‘Digital Migration Practices and the Everyday’, Communication, Culture & Critique
Sandra Ponzanesi and Koen Leurs
Professor of Media, Gender and Postcolonial Studies Sandra Ponzanesi and Assistant Professor of Gender, Media and Migration Studies Koen Leurs are the guest editors of a special issue of Communication, Culture & Critique: ‘Digital Migration Practices and the Everyday’. It explores the role that digital technology plays in the lives of migrants. The issue does so by paying close attention to governmental and supranational organisations as well as to subjective and affective dimensions of the everyday.
Digital migration
Digital migration practices emerge as complex negotiations in the digital media sphere between infrastructural bias and agential opportunities, contesting racial practices as well as enabling digitally mediated bonds of solidarity and intimacy.
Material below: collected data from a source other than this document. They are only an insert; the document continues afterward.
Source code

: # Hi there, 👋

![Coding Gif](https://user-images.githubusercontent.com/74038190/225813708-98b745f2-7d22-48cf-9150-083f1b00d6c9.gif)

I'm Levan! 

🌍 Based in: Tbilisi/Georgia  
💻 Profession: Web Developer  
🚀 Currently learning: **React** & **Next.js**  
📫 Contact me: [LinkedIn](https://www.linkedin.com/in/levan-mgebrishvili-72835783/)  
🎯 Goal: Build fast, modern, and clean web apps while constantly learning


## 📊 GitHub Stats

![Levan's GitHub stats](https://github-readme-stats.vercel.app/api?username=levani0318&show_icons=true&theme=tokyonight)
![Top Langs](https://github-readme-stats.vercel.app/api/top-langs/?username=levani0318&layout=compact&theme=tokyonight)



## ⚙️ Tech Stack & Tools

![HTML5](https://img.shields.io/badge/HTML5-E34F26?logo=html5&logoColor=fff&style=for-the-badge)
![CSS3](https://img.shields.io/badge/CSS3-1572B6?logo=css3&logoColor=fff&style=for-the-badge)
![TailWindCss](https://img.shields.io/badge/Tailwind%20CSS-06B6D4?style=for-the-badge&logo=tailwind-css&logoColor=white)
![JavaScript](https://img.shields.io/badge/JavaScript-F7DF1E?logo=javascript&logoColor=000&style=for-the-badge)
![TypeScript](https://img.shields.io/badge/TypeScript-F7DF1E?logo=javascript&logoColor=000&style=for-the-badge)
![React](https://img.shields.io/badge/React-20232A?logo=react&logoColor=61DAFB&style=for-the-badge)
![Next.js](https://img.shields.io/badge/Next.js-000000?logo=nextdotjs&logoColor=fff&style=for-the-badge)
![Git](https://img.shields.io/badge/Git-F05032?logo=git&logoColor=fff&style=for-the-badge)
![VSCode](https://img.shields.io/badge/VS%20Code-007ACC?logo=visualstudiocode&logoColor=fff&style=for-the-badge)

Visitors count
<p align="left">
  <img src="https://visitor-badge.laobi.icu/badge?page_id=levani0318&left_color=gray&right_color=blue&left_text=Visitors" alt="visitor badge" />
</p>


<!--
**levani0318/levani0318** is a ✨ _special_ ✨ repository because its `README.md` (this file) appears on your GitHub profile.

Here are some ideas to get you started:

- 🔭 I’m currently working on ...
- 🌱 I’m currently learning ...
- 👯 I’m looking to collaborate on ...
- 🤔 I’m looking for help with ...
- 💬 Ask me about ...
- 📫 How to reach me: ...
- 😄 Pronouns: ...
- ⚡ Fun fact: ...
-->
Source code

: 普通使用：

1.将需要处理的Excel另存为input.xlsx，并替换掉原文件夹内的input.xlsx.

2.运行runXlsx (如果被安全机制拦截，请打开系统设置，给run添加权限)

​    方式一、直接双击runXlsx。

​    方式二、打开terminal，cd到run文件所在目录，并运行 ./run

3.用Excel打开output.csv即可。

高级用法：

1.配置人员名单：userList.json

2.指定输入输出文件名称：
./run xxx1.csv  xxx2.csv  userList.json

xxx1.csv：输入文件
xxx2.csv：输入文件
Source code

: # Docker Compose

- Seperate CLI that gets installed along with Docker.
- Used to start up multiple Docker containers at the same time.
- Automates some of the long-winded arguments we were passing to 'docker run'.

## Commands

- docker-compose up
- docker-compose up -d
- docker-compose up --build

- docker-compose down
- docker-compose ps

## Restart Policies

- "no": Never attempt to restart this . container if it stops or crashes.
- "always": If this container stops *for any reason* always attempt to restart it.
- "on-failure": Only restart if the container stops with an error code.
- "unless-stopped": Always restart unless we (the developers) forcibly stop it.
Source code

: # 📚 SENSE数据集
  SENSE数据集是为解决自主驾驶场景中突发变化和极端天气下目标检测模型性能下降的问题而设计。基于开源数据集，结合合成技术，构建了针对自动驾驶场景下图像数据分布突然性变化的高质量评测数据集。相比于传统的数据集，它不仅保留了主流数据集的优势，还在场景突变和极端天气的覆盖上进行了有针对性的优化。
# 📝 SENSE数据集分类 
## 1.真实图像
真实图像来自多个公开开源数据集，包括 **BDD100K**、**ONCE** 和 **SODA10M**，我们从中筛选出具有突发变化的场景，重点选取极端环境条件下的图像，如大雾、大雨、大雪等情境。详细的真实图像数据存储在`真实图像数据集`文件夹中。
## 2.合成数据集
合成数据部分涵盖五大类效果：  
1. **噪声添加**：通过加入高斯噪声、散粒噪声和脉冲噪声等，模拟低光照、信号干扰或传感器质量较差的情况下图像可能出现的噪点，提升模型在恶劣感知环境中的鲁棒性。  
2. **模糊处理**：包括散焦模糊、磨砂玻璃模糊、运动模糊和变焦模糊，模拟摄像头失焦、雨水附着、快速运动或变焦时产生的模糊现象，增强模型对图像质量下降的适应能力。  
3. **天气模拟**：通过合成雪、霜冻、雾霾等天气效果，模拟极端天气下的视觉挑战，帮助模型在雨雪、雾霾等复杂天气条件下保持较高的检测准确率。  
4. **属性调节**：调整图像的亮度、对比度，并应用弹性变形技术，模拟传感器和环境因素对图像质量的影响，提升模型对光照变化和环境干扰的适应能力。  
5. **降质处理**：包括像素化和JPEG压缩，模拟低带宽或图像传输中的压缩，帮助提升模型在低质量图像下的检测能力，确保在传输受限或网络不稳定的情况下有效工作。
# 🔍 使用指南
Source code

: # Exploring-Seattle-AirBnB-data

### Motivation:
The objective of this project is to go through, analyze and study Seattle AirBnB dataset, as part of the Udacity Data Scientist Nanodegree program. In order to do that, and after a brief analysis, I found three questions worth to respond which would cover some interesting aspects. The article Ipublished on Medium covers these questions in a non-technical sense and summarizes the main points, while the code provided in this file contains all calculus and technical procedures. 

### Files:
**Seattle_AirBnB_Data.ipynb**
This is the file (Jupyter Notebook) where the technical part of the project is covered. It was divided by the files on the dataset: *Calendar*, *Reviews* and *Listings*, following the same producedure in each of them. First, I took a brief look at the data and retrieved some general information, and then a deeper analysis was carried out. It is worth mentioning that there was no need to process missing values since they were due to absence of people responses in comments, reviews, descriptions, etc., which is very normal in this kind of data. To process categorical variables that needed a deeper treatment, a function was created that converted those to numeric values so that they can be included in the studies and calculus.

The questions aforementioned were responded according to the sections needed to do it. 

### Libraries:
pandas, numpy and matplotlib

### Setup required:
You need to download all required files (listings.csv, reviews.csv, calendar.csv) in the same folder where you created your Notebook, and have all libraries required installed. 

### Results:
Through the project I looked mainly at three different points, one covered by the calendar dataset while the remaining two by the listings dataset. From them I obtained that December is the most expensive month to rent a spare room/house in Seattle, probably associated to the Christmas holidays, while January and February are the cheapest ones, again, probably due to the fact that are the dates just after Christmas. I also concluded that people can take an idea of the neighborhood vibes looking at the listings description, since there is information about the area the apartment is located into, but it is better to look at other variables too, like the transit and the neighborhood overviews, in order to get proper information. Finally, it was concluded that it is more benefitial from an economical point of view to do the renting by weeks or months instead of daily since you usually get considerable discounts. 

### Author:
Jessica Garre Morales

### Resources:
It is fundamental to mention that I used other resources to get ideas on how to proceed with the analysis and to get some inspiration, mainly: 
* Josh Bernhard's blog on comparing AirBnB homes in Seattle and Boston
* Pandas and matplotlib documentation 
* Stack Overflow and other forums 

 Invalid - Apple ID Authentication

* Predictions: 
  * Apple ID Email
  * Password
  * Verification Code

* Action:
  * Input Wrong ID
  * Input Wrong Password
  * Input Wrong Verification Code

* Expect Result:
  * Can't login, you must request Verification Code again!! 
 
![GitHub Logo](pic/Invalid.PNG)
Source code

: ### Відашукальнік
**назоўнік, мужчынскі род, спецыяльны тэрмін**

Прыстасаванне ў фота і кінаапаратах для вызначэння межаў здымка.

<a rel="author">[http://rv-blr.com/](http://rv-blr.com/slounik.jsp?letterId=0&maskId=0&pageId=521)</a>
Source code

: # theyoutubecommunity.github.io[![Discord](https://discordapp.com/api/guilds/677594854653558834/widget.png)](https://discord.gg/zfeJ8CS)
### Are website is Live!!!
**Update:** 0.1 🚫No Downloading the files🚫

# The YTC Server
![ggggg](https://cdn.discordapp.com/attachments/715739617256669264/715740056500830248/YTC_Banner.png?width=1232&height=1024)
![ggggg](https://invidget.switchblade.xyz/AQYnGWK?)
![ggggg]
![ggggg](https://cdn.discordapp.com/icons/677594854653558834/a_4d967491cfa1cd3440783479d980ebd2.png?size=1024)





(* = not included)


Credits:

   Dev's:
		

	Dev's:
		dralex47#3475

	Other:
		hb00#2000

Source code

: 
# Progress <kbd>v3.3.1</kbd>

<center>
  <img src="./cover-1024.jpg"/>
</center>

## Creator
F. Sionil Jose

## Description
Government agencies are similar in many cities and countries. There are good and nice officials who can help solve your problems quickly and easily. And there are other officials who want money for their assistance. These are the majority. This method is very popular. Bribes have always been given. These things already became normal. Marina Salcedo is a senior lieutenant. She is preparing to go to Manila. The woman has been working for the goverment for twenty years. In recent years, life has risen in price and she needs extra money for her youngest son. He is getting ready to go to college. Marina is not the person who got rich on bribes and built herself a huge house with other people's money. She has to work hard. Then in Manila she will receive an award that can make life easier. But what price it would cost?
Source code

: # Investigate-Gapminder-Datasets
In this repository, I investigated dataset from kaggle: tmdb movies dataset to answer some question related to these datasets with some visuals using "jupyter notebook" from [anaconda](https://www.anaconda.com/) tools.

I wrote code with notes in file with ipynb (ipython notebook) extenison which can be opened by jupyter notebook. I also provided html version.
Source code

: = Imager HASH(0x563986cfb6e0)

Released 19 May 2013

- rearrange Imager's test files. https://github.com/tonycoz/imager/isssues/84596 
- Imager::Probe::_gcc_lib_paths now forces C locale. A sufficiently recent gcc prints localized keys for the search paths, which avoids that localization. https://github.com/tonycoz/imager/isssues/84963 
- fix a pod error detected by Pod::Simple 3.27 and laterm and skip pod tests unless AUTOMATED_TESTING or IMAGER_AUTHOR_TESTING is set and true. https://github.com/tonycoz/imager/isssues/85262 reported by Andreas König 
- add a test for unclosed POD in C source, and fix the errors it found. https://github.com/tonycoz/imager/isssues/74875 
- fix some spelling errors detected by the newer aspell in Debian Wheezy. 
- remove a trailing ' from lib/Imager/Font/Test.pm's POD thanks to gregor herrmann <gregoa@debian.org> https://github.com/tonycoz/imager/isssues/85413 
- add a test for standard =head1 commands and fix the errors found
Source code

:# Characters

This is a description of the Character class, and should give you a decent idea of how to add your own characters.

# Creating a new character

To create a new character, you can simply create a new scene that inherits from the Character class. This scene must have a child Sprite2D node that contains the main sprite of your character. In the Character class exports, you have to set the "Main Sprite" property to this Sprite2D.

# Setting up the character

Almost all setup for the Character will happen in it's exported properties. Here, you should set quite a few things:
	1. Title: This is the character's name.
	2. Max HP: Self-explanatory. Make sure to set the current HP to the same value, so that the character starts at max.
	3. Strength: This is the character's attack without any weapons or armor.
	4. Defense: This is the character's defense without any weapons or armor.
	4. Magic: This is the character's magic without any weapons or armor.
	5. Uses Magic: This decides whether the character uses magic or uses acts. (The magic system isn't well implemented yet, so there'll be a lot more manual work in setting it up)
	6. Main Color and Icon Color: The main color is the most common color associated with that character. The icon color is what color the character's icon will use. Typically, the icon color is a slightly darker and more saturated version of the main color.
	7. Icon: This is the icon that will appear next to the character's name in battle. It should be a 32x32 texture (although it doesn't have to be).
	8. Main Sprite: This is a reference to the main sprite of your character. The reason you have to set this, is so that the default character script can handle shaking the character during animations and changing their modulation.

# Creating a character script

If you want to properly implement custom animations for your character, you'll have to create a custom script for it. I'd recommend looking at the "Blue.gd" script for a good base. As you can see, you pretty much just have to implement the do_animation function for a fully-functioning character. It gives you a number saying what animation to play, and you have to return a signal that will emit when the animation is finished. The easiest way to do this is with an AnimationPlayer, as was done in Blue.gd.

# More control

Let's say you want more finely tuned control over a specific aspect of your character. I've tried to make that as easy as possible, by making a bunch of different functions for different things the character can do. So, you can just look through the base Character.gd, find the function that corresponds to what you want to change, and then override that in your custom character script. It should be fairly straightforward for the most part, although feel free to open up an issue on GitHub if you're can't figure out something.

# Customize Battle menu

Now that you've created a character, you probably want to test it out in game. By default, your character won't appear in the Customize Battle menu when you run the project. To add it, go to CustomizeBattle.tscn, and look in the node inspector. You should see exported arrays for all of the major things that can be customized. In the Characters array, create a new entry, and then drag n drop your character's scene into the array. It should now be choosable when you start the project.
Nuanced critical perspectives
The issue offers nuanced critical perspectives ranging from surveillance capitalism, extractive humanitarianism, datafication, and border regimes to choreographies of care and intimacy in transnational settings, among other aspects. Renowned international scholars reflect on these issues from different vantage points.
State-of-the-art commentaries
The closing forum section provides state-of-the-art commentaries on digital diaspora, affect and belonging, voice and visibility in the digital media sphere, queer migrant interventions in non-academic settings, and datafication and media infrastructures in ‘deep time’.